[DATA RECORDS Boundary: Start]

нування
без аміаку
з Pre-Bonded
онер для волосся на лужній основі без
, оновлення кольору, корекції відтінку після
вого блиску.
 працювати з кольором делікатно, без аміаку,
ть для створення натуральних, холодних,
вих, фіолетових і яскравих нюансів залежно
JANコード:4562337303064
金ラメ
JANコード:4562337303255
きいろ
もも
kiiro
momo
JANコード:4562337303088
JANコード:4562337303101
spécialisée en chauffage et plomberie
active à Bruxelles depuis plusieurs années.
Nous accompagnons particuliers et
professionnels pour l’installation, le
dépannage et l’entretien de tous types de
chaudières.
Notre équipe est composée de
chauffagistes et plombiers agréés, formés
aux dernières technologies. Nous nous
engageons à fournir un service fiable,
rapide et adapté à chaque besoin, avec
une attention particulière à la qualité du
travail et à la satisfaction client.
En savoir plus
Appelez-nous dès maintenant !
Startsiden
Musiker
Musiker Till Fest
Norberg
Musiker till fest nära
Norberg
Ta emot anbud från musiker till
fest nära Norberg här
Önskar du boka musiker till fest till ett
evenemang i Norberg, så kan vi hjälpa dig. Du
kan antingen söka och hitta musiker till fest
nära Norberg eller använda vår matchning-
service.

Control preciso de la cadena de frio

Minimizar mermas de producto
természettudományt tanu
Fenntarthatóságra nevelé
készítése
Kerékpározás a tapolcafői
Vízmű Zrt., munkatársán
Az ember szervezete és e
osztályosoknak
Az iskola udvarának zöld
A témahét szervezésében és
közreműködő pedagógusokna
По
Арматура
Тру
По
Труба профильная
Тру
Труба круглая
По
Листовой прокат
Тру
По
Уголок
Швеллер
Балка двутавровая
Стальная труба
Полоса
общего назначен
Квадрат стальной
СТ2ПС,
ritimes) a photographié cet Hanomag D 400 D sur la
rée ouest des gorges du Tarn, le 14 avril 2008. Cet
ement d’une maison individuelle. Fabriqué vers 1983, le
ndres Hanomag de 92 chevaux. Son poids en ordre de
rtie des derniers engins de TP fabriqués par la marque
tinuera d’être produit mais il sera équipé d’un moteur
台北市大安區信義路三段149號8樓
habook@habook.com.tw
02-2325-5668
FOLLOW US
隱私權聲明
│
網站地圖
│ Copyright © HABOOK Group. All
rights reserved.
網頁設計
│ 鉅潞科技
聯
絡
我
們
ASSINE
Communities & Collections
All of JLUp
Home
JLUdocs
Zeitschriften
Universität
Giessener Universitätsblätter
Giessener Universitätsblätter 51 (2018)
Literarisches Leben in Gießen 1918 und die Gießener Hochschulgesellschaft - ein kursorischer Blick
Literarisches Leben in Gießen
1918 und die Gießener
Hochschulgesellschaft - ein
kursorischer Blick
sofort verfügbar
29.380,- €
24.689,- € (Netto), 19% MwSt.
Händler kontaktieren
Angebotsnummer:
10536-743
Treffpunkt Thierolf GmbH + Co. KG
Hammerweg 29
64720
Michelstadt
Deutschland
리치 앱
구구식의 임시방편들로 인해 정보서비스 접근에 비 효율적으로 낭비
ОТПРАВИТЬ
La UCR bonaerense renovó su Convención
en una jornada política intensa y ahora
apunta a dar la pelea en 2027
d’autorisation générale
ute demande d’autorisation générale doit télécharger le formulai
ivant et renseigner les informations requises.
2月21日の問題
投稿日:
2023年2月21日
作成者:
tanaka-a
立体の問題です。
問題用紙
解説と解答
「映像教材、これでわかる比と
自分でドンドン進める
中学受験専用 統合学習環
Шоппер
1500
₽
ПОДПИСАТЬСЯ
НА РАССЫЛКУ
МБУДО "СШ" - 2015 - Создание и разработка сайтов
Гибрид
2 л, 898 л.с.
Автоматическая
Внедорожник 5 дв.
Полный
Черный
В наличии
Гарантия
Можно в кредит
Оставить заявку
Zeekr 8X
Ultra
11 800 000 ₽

[DATA RECORDS Boundary: End]

- YOUR OBJECTIVE: Look through the records for the string "nära". Copy every line that has it.

- SOLUTION BELOW:
Musiker till fest nära
fest nära Norberg här
nära Norberg eller använda vår matchning-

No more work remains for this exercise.